9 thoughts on “Going Rogue: Malaysia and the 1MDB Scandal

  1. Din, you are right. It is a brilliant article. I am so impressed that these days, there are so many Malaysians who are willing to speak out, and who also analyse the situation in Malaysia so well. It makes me feel so good about the future.

    There are so many Malaysians who know what is wrong — and more importantly, what needs to be done to achieve the Malaysian dream.

  2. Ambassador Malott,

    It must give you great satisfaction to see that many intelligent Malaysians, young and old, are speaking up for what is right and know what they want from their government. The word is Accountability. For that,they are prepared to risk life and limb to stand up against an authoritarian incompetent, and corrupt regime. BERSIH 4 is the tipping point in our political development.

    The Police must manage this protest well to avoid world condemnation. Najib underestimated us. He thinks he can be like Mahathir, forgetting that times have changed. We Malaysians want a government of the people, by the people and for the people. Democracy is alive and well, thanks to all our friends around the world. Happy Bersih Day–this real Independence for Malaysia.–Din Merican

  3. Prior to year 2009, despite the warts & all and the criticisms from foreign & domestic sources, Malaysia was doing relatively well. But now the 1MDB is the curse from which all Malaysians suffer made worse by the RM2.6 billions going into the PM Najib’s personal bank account from undisclosed sources. Najib has to make way for someone else with more integrity.
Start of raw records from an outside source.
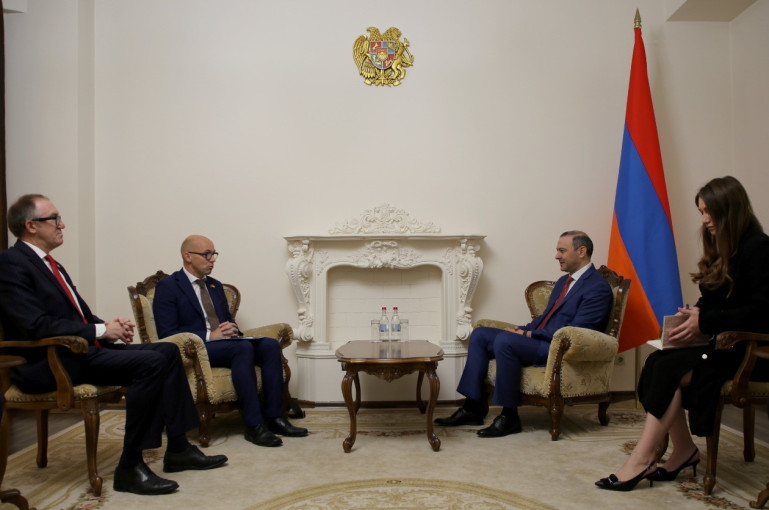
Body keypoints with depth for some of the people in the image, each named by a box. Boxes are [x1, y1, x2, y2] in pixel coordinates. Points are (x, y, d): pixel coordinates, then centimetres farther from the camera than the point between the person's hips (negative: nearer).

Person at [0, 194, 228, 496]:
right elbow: (35, 326, -22)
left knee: (168, 351, 0)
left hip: (79, 349, 10)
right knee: (150, 362, -26)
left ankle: (178, 449, 3)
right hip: (49, 364, -10)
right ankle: (130, 468, -16)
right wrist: (100, 331, -18)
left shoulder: (49, 264, 18)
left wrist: (109, 327, -1)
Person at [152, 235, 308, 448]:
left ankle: (273, 416, -20)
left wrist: (231, 330, -1)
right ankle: (254, 425, -31)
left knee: (270, 345, -19)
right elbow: (167, 333, -11)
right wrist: (210, 335, -20)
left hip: (222, 342, 7)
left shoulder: (215, 286, 20)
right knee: (243, 348, -34)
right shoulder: (167, 286, -3)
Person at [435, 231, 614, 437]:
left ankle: (509, 416, -19)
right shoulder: (563, 281, 20)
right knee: (480, 334, -2)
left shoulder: (598, 287, -10)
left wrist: (530, 334, -17)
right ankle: (472, 408, -3)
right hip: (538, 341, 10)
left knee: (504, 340, -31)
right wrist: (522, 330, 3)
  4. It is not only now that you hear of Malaysians speaking about these issues. In the 60s and 70s there were many but they never became the main stream because many in positions of power felt that that was the price the nation had to pay to consolidate the foundation of the society and move forward. Firstly, accumulation of wealth and later accumulation of volumes of cash by institutions such as EPF, PNB, PETRONS, LTH and the like resulted in property wealth becoming scares. Now what happens to that kind of accumulation of cash. Any economist worth his salt would have warned that when cash is lying around, like water after it has filled the glass, will follow into all kinds of activities legal and illegal.

    Why do thing the adventure of the US in Vietnam failed so miserably. There was just simply too mush cash in the economies of Indochina as a result of uncontrolled war spending by the United States. The excess cash went into all kinds of activities legal and illegal. The absorptive capacity was just not there. And governments and the US through various regulatory measures found innovative ways to use up the cash. Too much cash chasing too few goods.

    The Third World for a long time now has been plagued with the exercise of power without supervision which has been systematically emasculated. The forms of good governance have been used in these Third World countries to undermine the substance of good governance. Yes, we need people in position of influence to speak up but they must also provide viable options to get Third World countries back on track For a time we felt that International Organizations will play that role. To be fair to them they tried and have given up. Today you will find that all kinds of Third World Countries Going Rogue are members of international organization based on the principle of non-interference in the internal affairs of member states. They are welcome in the US and other major capitals of the wold with open arms with International Public Relations Consultants who are paid large sums of money to paint a favourable picture of Third World Leaders. I still remember when a Third World Leader was able to overcome all the quarantine regulation and present a baby elephant to a Republican President. That my friends made the day.

    I still recall my father telling me when I entered University Malaya on his scholarship. “Son you and you alone will be responsible for the grades that you are going to get over the next three years”.

  5. Today is a historic day for Malaysians who are willing to make the sacrifice for a Malaysian Malaysia to forcefully tell its leaders that stealing from the State is a criminal offence.